In recent years, a growing number of countries have been busy scaling up tourism’s place in their economic agendas. Yet tourism is probably the single biggest economic casualty of COVID-19, writes Zurab Pololikashvili.
Zurab Pololikashvili has been the secretary-general of the United Nations World Tourism Organisation (UNWTO) since January 2018.
Globally, the sector is amongst the world’s top employers. International tourism represents 7% of total exports and is the world’s third-largest export category by earnings, after chemicals and fuels. In Europe alone, tourism generated almost $410 billion in revenues in 2019 and provided more than 27 million jobs. In short, tourism is central to the global economic machinery.
Across the world, millions of jobs will be lost, with the most vulnerable members of our societies suffering the most. Although in past crises tourism proved its resilience and ability to lead recovery, the new normal after the pandemic ends means we will be in unchartered territory.
During this time, without a strong and vital tourism sector, the advances made in achieving the Sustainable Development Goals are at serious risk of being rolled back significantly.
The UN recently raised the alarm regarding the threat to development that the pandemic represents. And the World Bank has warned of a “substantially higher risk” of increased poverty for countries dependent on industries most vulnerable to the impact of the virus.
Now that some countries are looking ahead to the recovery phase, the role tourism must play is being increasingly recognised. At the national level, UNWTO welcomes the steps being taken to support tourism at this pivotal time, recognising that to do so will pay dividends in the long-term.
In Italy, one of the worst-hit countries and a leading tourist destination, official measures to ensure tourists are offered refunds or vouchers for rescheduled trips will help keep consumer confidence strong and businesses afloat.
Similarly, by giving tourism businesses an injection of liquidity, the government of the Dominican Republic is helping support one of its most valuable assets, one that will be invaluable in the challenging months and years ahead.
And in China, the tourism sector is ready to get back to work thanks to government intervention, providing more than US$900 million to ensure travel agents can refund their customers.
Meanwhile, on a larger scale, high-level calls from within the European Commission for EU leaders to pledge 25% of all recovery funding to the tourism sector is also a step in the right direction – though, again, ours is a sector wanting action, not just calls to action.
But tourism needs more than just stimulus packages. We need ways to rehabilitate tourism so that it can keep up with a post-COVID-19 world.
In that regard, we don’t pretend to have all the answers. The uncertainty surrounding this pandemic and the unprecedented circumstances it has put the world in means no industry does.
But, as part of a wider United Nations response and in collaboration with national governments and private enterprises, we have outlined the contours of what a transformed tourism sector might look like.
However, only a truly global collaborative effort can fill in the gaps.
That is why public and private stakeholders in the tourism sector, both locally and internationally, will have to develop creative solutions to these global challenges. Government engagement with private sector entrepreneurs and innovators is central to that vision.
To make this vision a reality, UNWTO has convened a Global Tourism Crisis Committee, made up of our members, fellow UN agencies and private sector leaders.

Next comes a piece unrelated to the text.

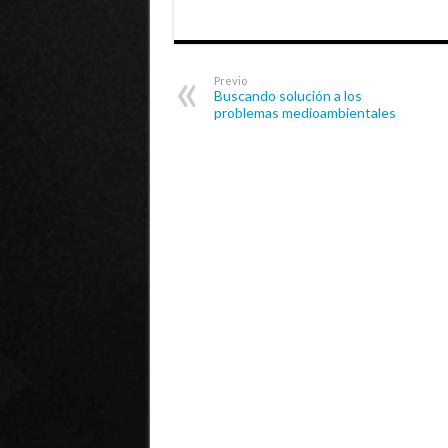
Previo
Buscando solución a los
problemas medioambientales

Through this, we are coordinating the sector’s response and plotting a path to sustainable recovery.
We are also connecting private sector entrepreneurs and innovators with public sector institutions and organizations to find health, economic and destination recovery solutions.
And with the UNWTO guaranteeing a combination of financial and governmental support to change-making entrepreneurs operating in the most economically devastated tourism sectors around the world, we can begin sowing the seeds for a new post-COVID19 tourism infrastructure.
In more specific terms, our focus will be on two key areas. First, we expect a shift toward promoting local and regional tourism. This will require out-of-the-box measures to ensure the utmost safety in a post-pandemic context to rebuild tourist confidence based on protecting health and well-being.
This, in turn, will accompany a shift toward regeneration and sustainability. We have seen in past crisis how a domestic focus plays a key role in the wider economic recovery. This is an opportunity for distributing the many benefits tourism can bring to rural communities, communities that have often been left behind.
That said, we must be realistic and expect that international tourism will take longer to come back. Again, governments have a part to play here, and our recommendations explicitly call for steps to be taken to safeguard jobs and, where this is not possible, to provide tourism workers with new skills to match a changing labour market.
Only be pursuing these avenues in a new era of innovation will we see the foundations of a new post-COVID19 tourism sector begin to materialise. The key, as ever, will be cross-sector global cooperation. After all, in the words of UN Secretary-General António Guterres, global challenges can only be addressed with global responses.